Wanted to sweep her into my arms and kiss her senseless, but also to hide my face in shame that I’d stolen her fucking future.

I didn’t get to do either.

Because the barn door banged open.

Dakota came in fast, hair mussed and pushed back, out of breath. He took one look at me, one look at Haven, and his stride faltered for half a second.

"Sorry," he said, not sounding sorry at all. "But we've got a situation."

I stared at him. "Dakota—"

"Two puppies caught in the fence down by the south pasture." He jerked his head toward the door. "Whole litter running loose, no mama anywhere. Neto thinks a coyote got her."

I rubbed a hand over my face.

"How many puppies?" Haven said.

I looked at her. She'd already shifted—shoulders back, focused, the conversation folded away somewhere behind her eyes. Already in work mode. Already thinking about what needed doing.

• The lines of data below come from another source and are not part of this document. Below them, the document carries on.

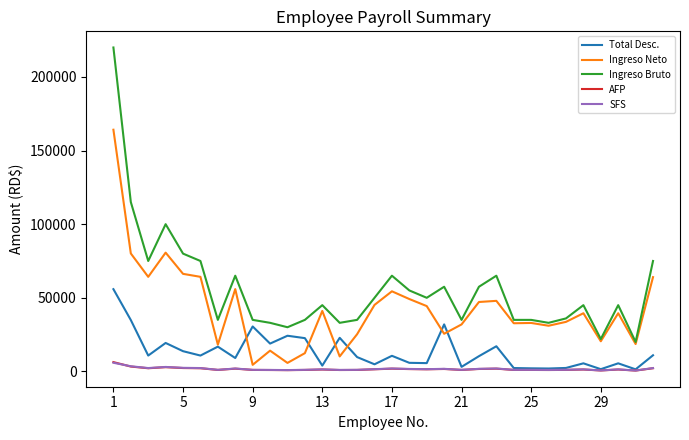

What is the greatest value displayed?

220000.0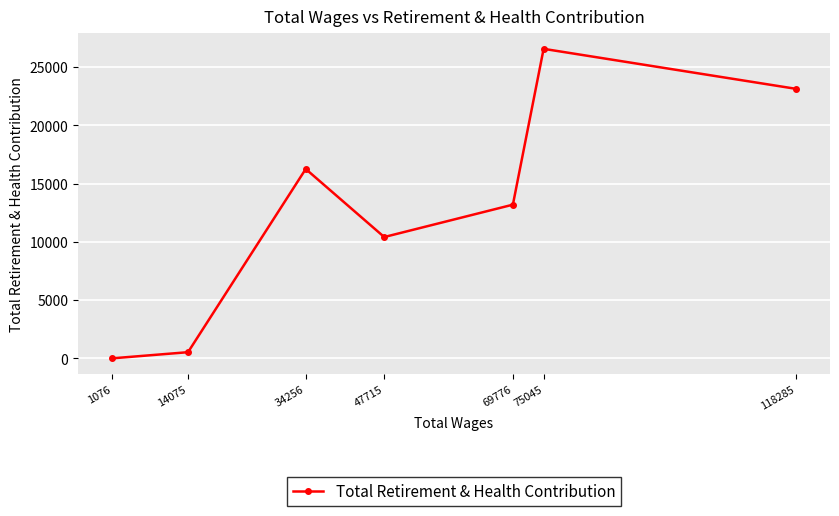

How many interior local valleys (lower than both neighbors) does the data have?

1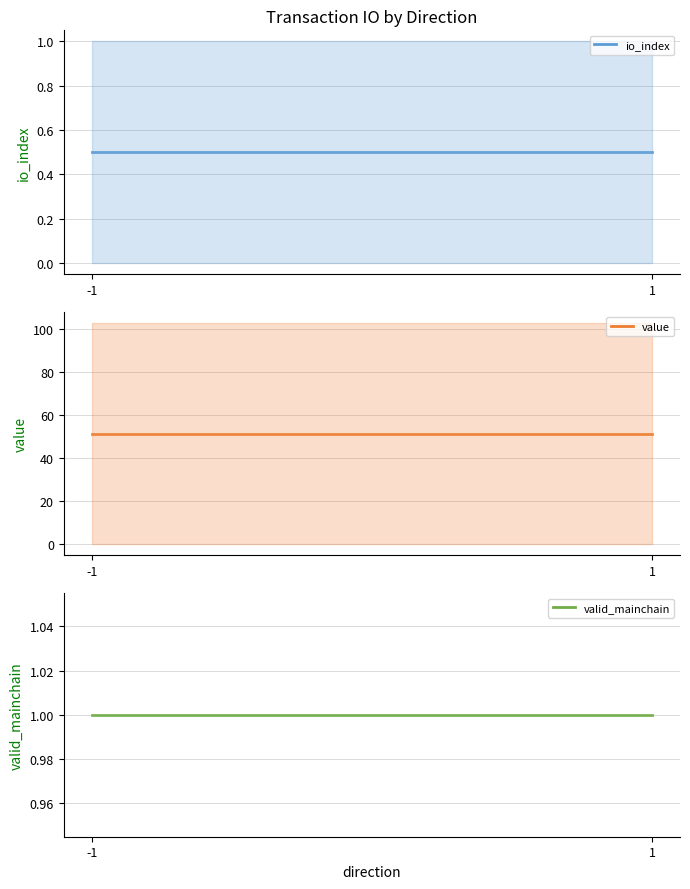

At which category is the sum across all series the highest?

-1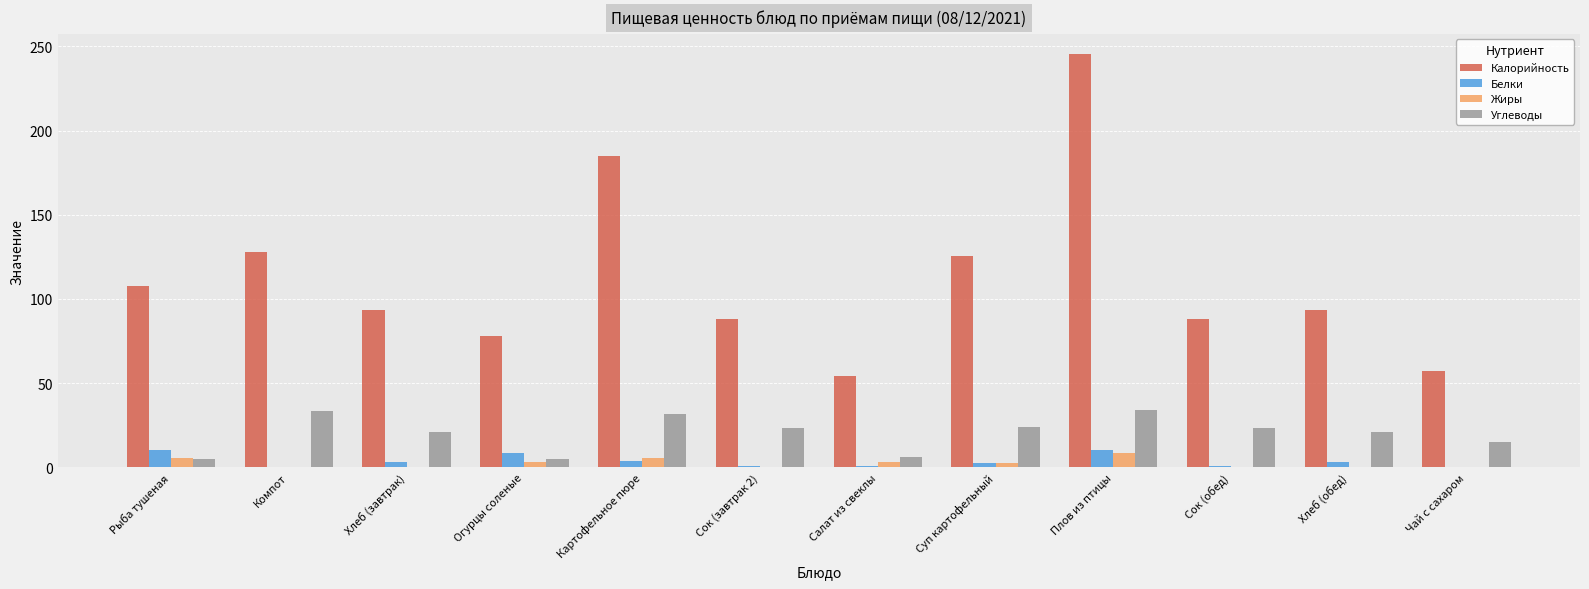

How many groups of bars are there?

12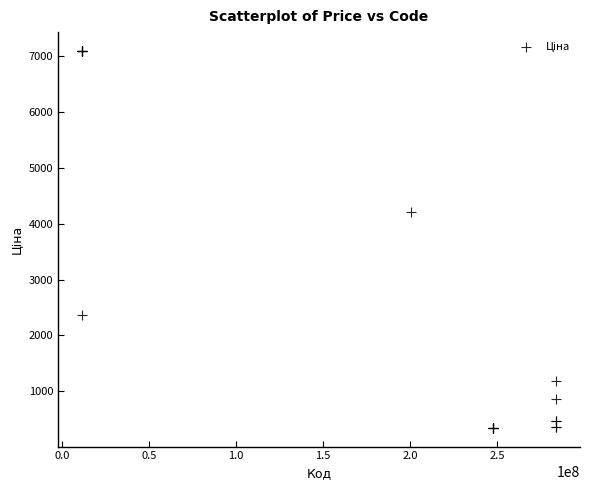

What Y value in the scatter plot is closest to 3722?

4204.8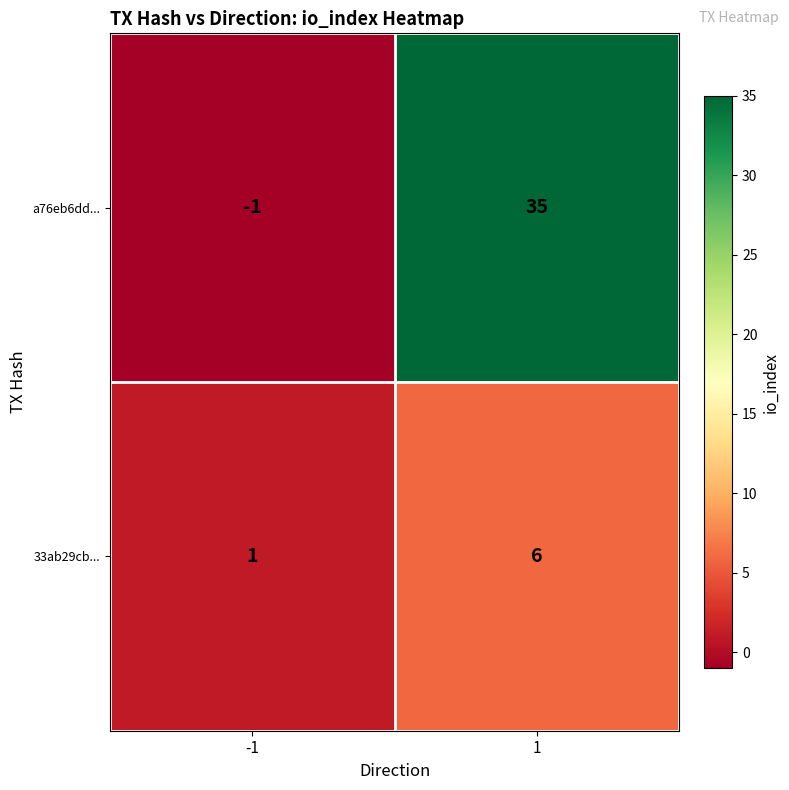

Which series has the largest range (max minus min)?

a76eb6dd...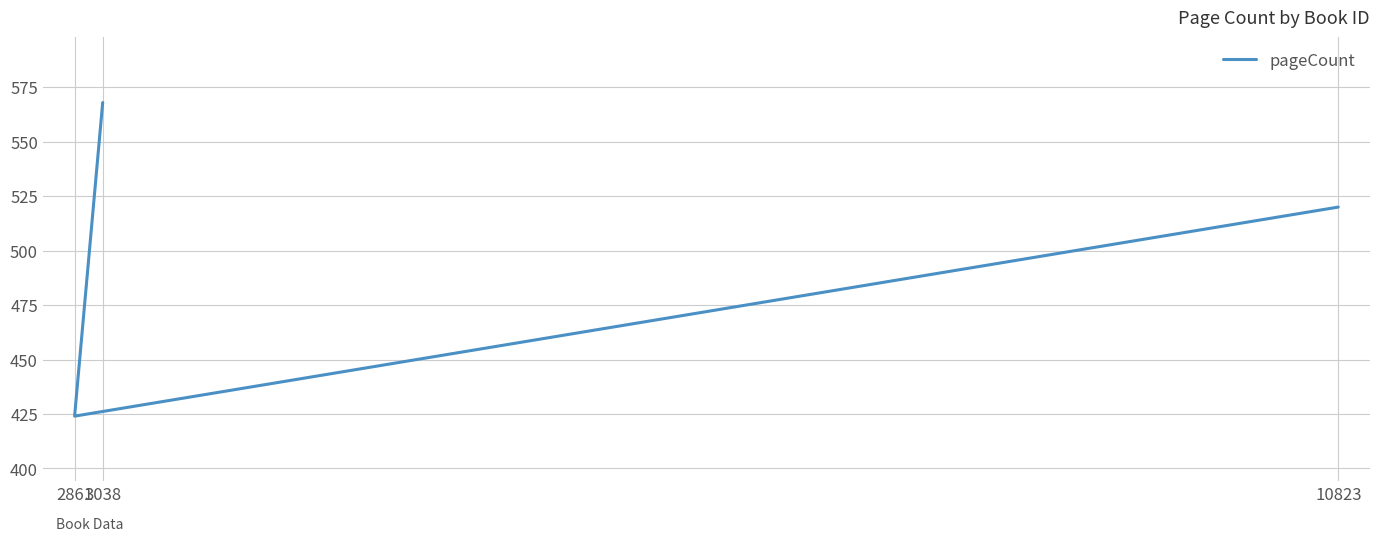

What is the sum of the values at 2861 and 3038?

992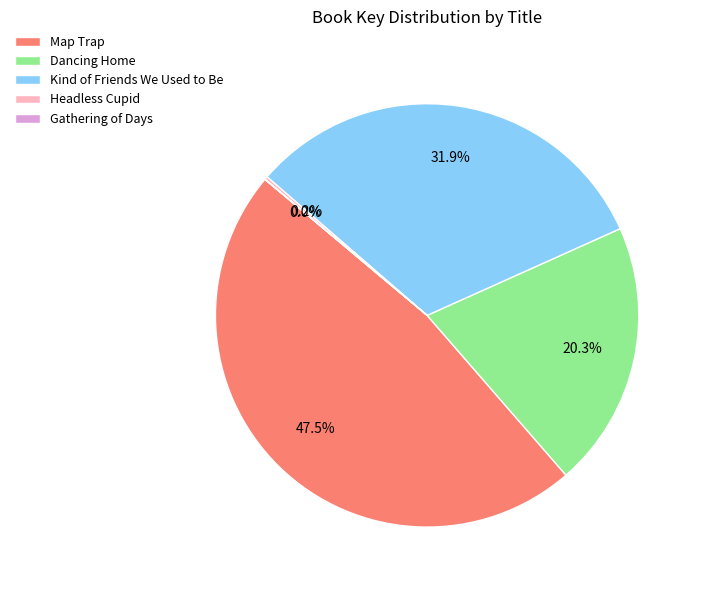

What is the largest slice in the pie chart?

Map Trap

"Five? Six?" Dakota said. "Two of 'em are stuck bad. Barbed wire."

"I'll get the kit," she said, and walked past both of us toward the supply room without waiting to be asked.

Dakota watched her go.

The supply room door swung shut behind her.

“You good?” Dakota asked.

Thank fuck he wasn’t being a snarky little shit. I didn’t think I could handle it.

"I'm fine,” I muttered.

He nodded slowly. Didn't believe me, and didn't push it, which was the best thing about Dakota when he wasn't being an idiot. He knew when to leave something alone.

"Puppies need us," he said.

"Yeah." I grabbed my jacket off the stall door. "Let's go."